Jouke, zelfbewust en rustig, vertelt dat het contact met de buren over het algemeen goed is.

Het eerste jaar is een leerjaar, maar rendeerde. De verkoop op de markt stijgt en er zijn een handvol restaurants die graag hun producten afnemen. Leveren aan de groothandels is bijna niet nodig. Het jaar door worden er zo’n zestig verschillende producten geteeld. Dat betekent de kennis en kunde hebben van zestig verschillende gewassen. Het is het tegenovergestelde van wat gangbare telers doen die zich specialiseren in een paar gewassen.
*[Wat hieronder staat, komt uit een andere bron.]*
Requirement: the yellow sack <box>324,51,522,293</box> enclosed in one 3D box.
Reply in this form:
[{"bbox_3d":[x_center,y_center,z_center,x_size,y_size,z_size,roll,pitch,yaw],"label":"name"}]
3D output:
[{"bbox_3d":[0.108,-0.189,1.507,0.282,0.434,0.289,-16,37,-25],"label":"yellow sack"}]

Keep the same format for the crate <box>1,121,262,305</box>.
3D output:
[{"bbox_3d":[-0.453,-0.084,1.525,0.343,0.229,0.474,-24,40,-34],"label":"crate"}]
Als we aan het eind van het rondje weer bij het begin zijn, staan we in een tuin van een kleine 1000 vierkante meter met fruitbomen, twee bijenkasten staan en waar een vijver is uitgegraven. Dit zou de pluktuin moeten worden. Een pluktuin is een tuin waarin bloemen, kruiden, fruitbomen groeien die door bezoekers geplukt kunnen worden.  De definitie is zo breed dat er zeer verschillende pluktuinen zijn. De sociale kant, mensen dicht bij de rijkdom van de natuur brengen, is een hoofddoel, maar ook landbouwkundig zijn de tuinen interessant want ze vormen een oase voor tientallen, zo niet honderden insecten. Die weer nodig zijn voor bestuiving van bijvoorbeeld het fruit en voor het onder de duim houden van plaaginsecten. 
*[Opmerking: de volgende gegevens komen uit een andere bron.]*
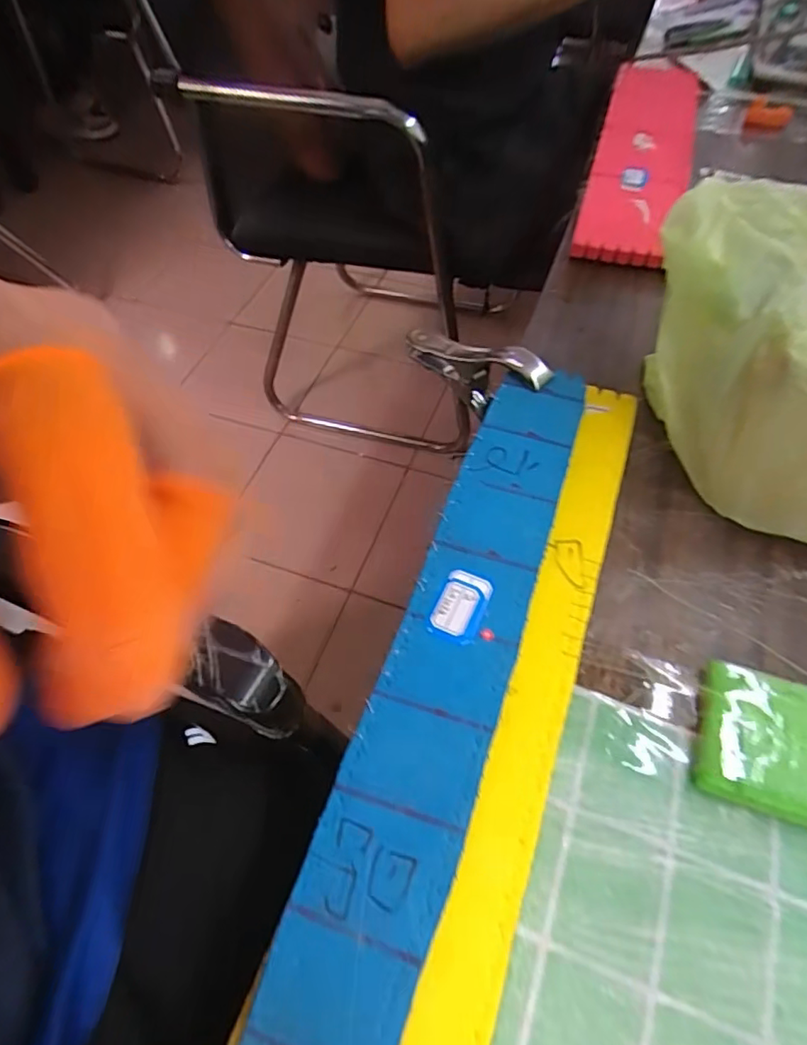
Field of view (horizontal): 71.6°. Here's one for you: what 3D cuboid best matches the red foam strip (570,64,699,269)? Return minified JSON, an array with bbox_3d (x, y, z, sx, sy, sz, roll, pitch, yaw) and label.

Jouke en Liz hebben een begin gemaakt met de tuin, maar er ligt nog veel werk. Ariën raadt hem aan om de randen van de tuin met bijvoorbeeld klein fruit aan te leggen zodat het als agro-ecologische ingreep gelabeld kan worden, wat dan onder een subsidieregeling kan vallen. We vragen hem om het ruwe plan van de pluktuin met een schatting van de kosten naar ons toe te sturen.
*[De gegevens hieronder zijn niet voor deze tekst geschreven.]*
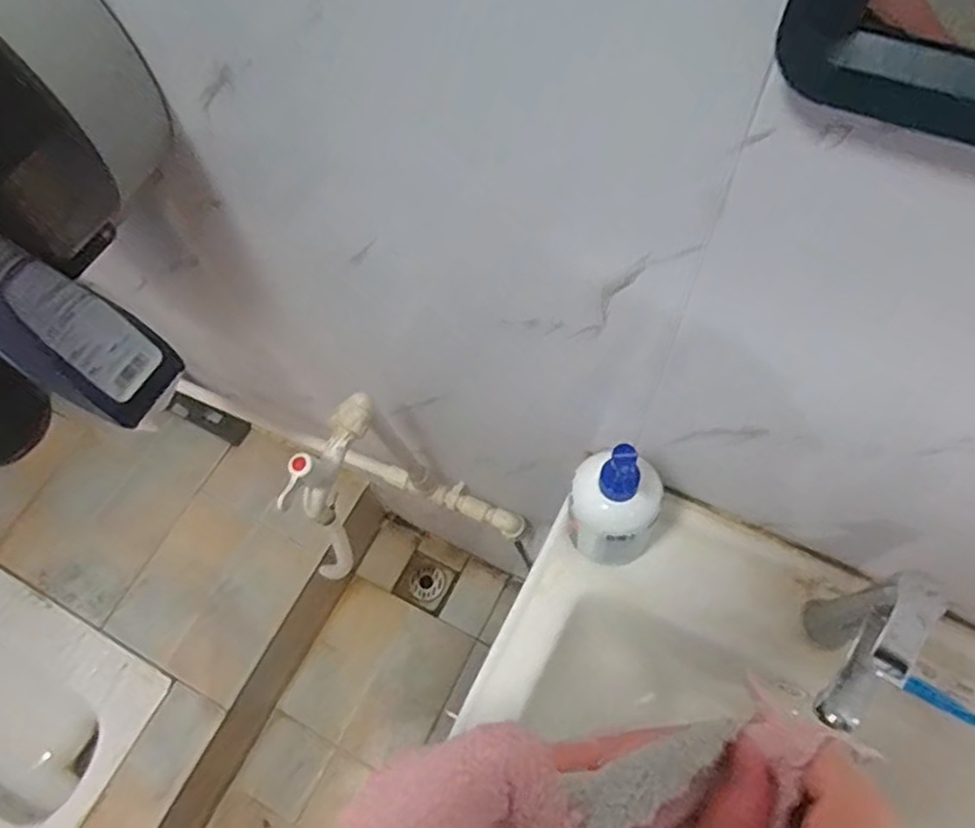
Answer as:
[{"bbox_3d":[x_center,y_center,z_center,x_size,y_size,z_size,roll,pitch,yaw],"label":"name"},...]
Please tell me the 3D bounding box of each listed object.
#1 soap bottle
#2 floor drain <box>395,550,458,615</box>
[{"bbox_3d":[0.107,0.079,0.561,0.084,0.172,0.067,9,67,7],"label":"soap bottle"},{"bbox_3d":[-0.132,0.366,1.444,0.109,0.012,0.105,28,73,5],"label":"floor drain"}]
Ik vraag Jouke: Geef me een goede reden waarom je niet als kunstenaar aan het werk wilde? Ik had verwacht dat hij zou zeggen dat het te moeilijk is om daar je brood mee te verdienen, maar hij geeft twee andere redenen. Er zijn teveel kunstenaars met haantjesgedrag en er zijn te veel die drugs gebruiken. Kortom, het sociale klimaat beviel hem niet. Als teler kunnen hij en Liz hard werken aan de vormgeving van de ideale tuin en daarbij anderen betrekken en inspireren. Met hun producten heeft de Eemstuin, met dank aan de voorgangers, al jaren bewezen tot de top van de biologische telers te horen.  

Als ik het bord bekijk aan het begin van de oprijlaan, denk ik: de antroposofie kan wel wat vernieuwing gebruiken. En gaat vorm vaak vooraf aan inhoud?